Issue here: https://discourse.julialang.org/t/solve-a-routine-economics-pde-from-an-hjb-w-modelingtoolkit/49718
Btw, if I do:
max(0.0, va)^(-1/gamma)
: it looks good for the first few iter, then I get NaNs (dividing by 0)
max(eps(), va)^(-1/gamma)
: it's slow & doesn't converge
Useful tip 1: Since consumption and capital should always be positive, it is better to change these variables into logs. This change of variables avoids division by zero or taking the root of a negative number, which may cause the algorithm to fail. In general, it is recommended to use an appropriate change of variables that rules out undesired arithmetic operations.
I know from theory that V_a >0. Is there a way in modeling toolkit to include this information? (as a constraint maybe?)
It's not MTK, it's the neural network. You want to constrain your neural network to only give positive values.

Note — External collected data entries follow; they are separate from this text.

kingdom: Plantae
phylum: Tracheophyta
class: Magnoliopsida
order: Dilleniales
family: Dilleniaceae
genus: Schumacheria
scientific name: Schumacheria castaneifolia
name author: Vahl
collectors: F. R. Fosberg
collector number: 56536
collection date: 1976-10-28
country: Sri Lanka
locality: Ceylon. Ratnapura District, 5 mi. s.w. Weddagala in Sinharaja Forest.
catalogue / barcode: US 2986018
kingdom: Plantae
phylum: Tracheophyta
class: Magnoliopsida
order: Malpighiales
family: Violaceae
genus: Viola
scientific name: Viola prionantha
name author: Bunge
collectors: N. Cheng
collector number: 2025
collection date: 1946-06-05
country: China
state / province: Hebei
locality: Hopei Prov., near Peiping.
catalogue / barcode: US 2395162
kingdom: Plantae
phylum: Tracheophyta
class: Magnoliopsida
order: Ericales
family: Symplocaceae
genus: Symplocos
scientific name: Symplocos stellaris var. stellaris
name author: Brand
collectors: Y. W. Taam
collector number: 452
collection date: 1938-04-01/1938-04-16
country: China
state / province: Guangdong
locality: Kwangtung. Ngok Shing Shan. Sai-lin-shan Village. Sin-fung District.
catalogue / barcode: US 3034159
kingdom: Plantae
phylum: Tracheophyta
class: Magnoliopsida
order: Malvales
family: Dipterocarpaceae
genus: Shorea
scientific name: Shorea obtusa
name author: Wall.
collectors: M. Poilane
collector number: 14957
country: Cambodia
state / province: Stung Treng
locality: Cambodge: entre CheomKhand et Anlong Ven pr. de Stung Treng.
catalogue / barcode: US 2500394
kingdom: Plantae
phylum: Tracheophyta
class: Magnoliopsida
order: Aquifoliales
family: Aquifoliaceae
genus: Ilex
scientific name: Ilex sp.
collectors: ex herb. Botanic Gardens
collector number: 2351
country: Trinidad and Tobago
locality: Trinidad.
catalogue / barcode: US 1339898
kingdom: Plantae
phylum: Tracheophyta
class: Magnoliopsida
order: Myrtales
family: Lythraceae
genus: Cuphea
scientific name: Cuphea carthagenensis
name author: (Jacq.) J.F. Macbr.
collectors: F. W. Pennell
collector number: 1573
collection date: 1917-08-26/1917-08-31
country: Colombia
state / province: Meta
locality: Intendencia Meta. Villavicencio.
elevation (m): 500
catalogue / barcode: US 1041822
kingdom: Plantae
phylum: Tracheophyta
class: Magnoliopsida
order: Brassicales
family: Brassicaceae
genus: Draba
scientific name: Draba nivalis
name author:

chain = FastChain(FastDense(dim,16,Flux.σ),FastDense(16,16,Flux.σ),FastDense(16,1),(x,p)->x^2)
is one way to do it. Then V(dims...) is a positive function since the outputs are always the square of whatever comes out of a neural network.
We could automate log transforms too. We don't do that right now though.
In Jan 2018 @MaximilianJHuber posted a question about (one of) the most common PDEs that economists encounter.
Is NeuralNetPDE.jl ready to solve this type of problem?